RP: i’d be interested in a list of the ones that aren’t valid
JPEW: i can track that down
RP: i liked the compression patch series, it failed in testing but i think a
small tweak will fix it
TrevorW: tomorrow is the OEHH
Bruce: we’re starting to shape up for -m2. 5.13 kernels added. 5.4 dropped
from master but will send rev updates for dunfell for 5.4
RP: so just as we got 5.10 working, we’ll drop it
Bruce: we’ve been testing with -dev a lot (ARM64 needs awk). i think we’ll
add 5.13, then let all 3 sit there for a while, then drop 5.10. 5.13 has
been tested a lot more than most
TrevorW: has there been a resolution wrt to the new operator discussion?

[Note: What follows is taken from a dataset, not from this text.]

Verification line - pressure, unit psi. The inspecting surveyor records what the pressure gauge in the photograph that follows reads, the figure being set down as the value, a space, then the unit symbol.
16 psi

RP: no. i think there are more invasive things that need to be done with some
TrevorW: so the new operator is a go? it’s going in?
RP: not sure yet, more experiments needed
ScottM: at the end of the day we’re talking about 1 person’s issue with 1
BSP. is this a generic issue to warrant such a move?

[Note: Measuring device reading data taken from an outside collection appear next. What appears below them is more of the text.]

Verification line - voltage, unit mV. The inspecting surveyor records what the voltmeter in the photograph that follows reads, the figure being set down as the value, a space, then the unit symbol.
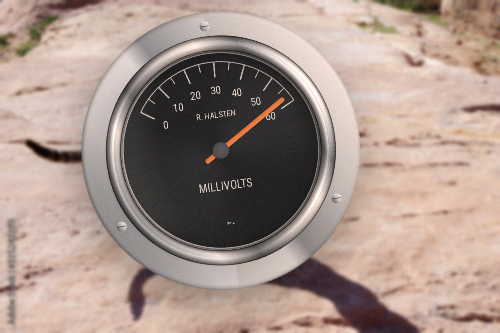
57.5 mV
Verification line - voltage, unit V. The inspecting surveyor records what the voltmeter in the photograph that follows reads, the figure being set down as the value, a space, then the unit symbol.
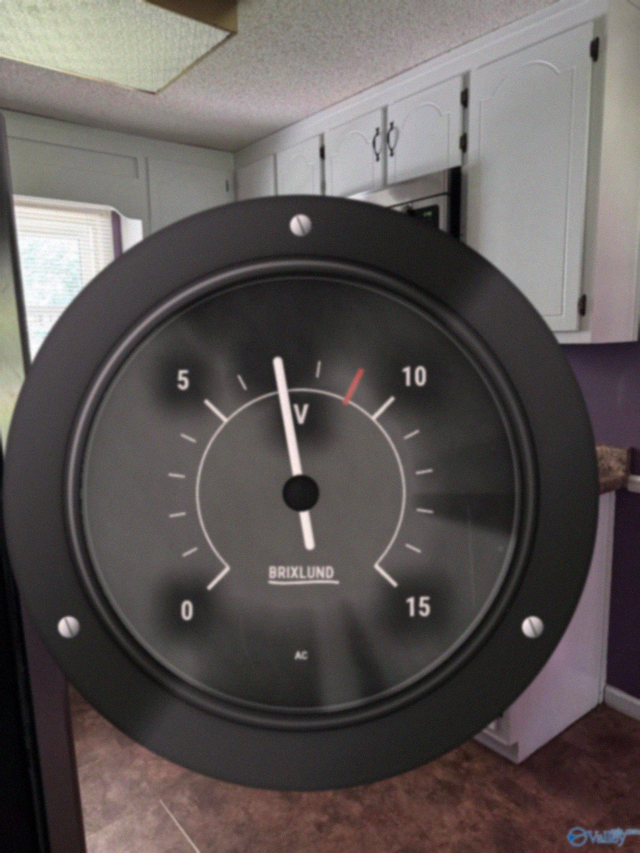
7 V
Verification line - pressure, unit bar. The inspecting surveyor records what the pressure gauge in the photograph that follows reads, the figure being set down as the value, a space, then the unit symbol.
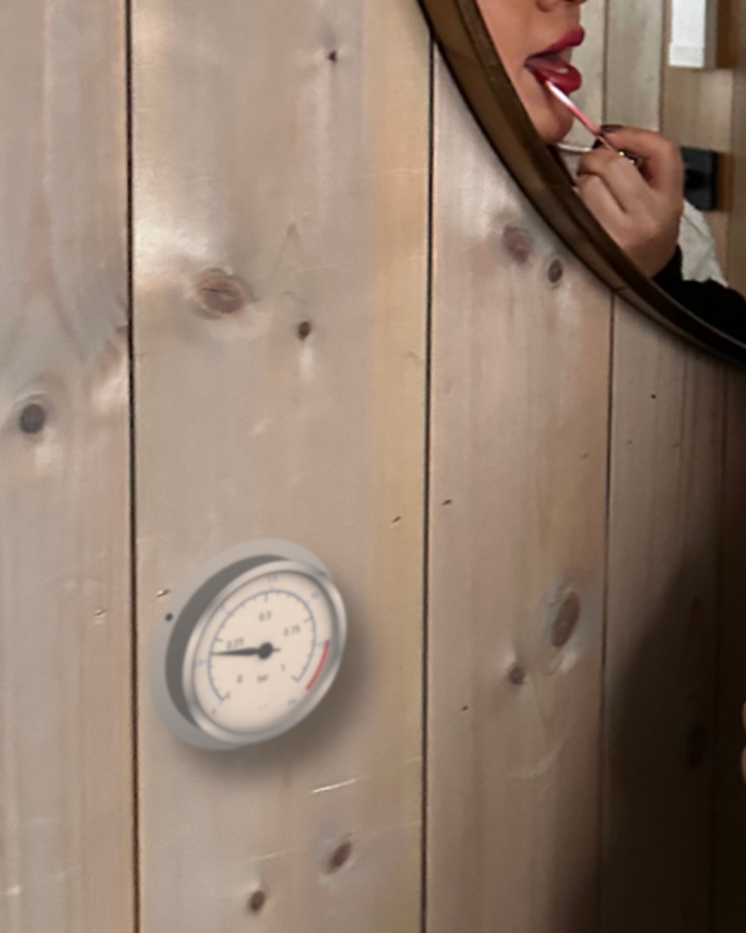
0.2 bar
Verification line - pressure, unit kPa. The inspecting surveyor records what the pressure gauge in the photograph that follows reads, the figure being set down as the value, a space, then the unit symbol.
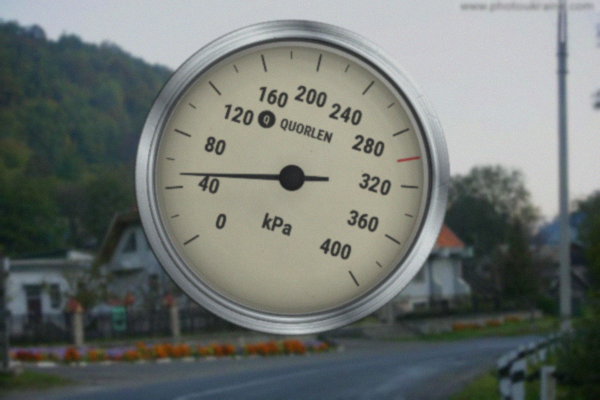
50 kPa
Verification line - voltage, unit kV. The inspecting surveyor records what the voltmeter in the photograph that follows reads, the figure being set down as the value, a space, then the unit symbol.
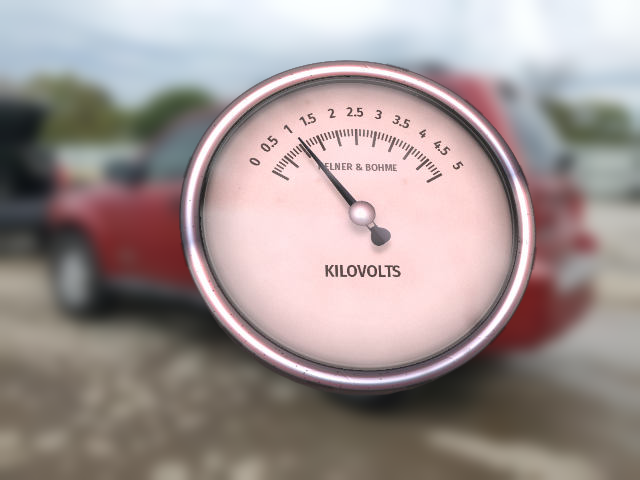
1 kV
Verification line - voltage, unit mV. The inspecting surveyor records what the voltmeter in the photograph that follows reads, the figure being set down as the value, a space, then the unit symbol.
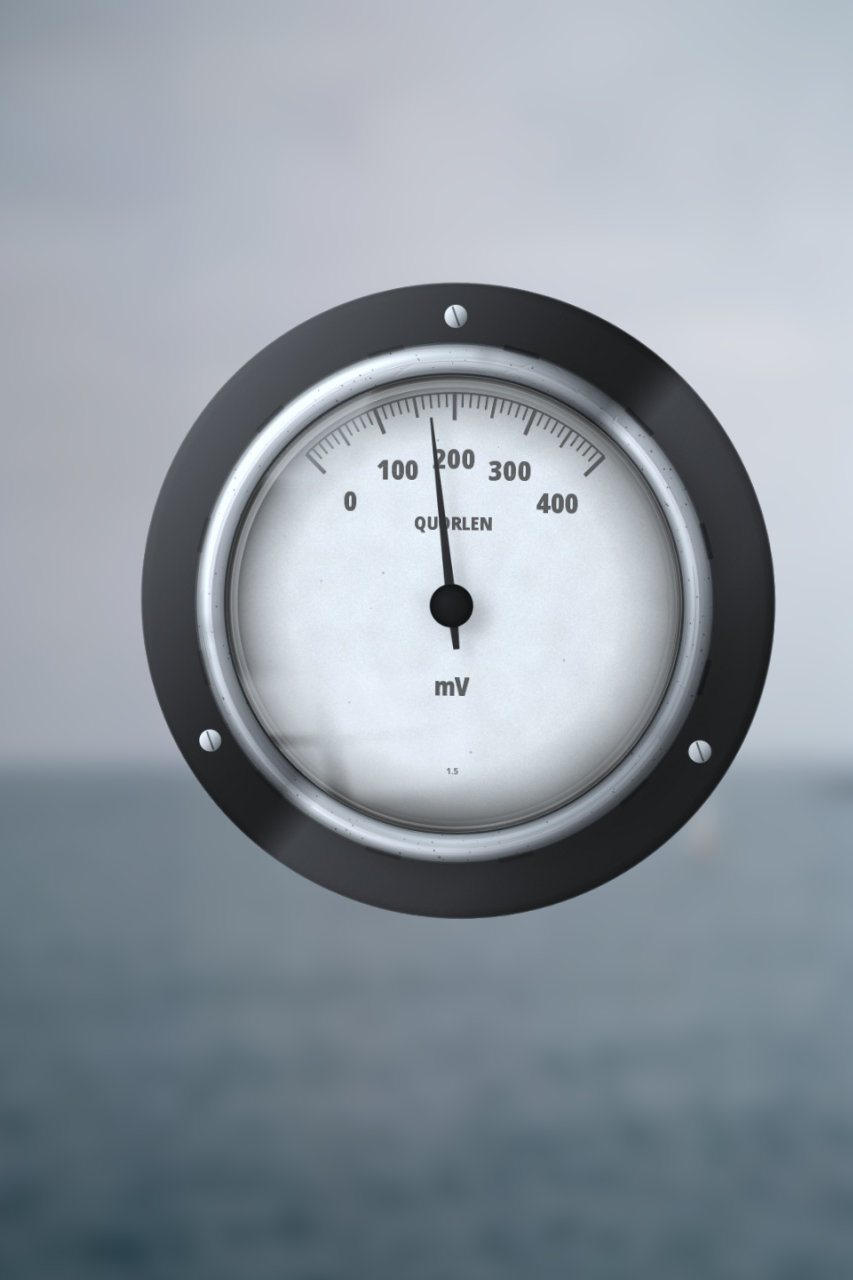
170 mV
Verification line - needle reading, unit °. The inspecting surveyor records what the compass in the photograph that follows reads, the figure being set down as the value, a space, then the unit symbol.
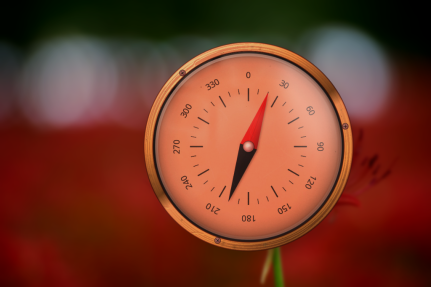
20 °
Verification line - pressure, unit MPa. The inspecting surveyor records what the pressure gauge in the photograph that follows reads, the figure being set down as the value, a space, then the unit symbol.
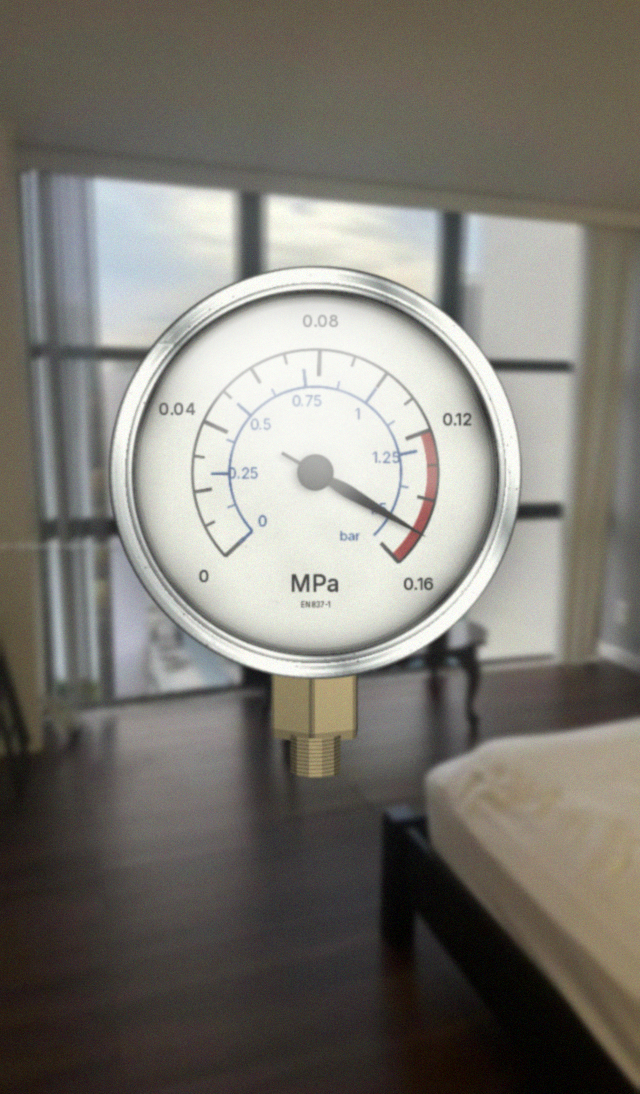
0.15 MPa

RP: i think many people have hit it, but worked around it. so i think there is
an architectural problem that needs a wider discussion
ScottM: i think there’s more value in the changes to += and _append than
adding a new operator
RP: i think we need both. that’s why i’ve deferred. i need to do more
ScottM: could we do a flag day, or a carry-over for say 1 year. do we have a
process for that
RP: we don’t have a process, the TSC would have to come up with a plan for
it. it would be specific for this case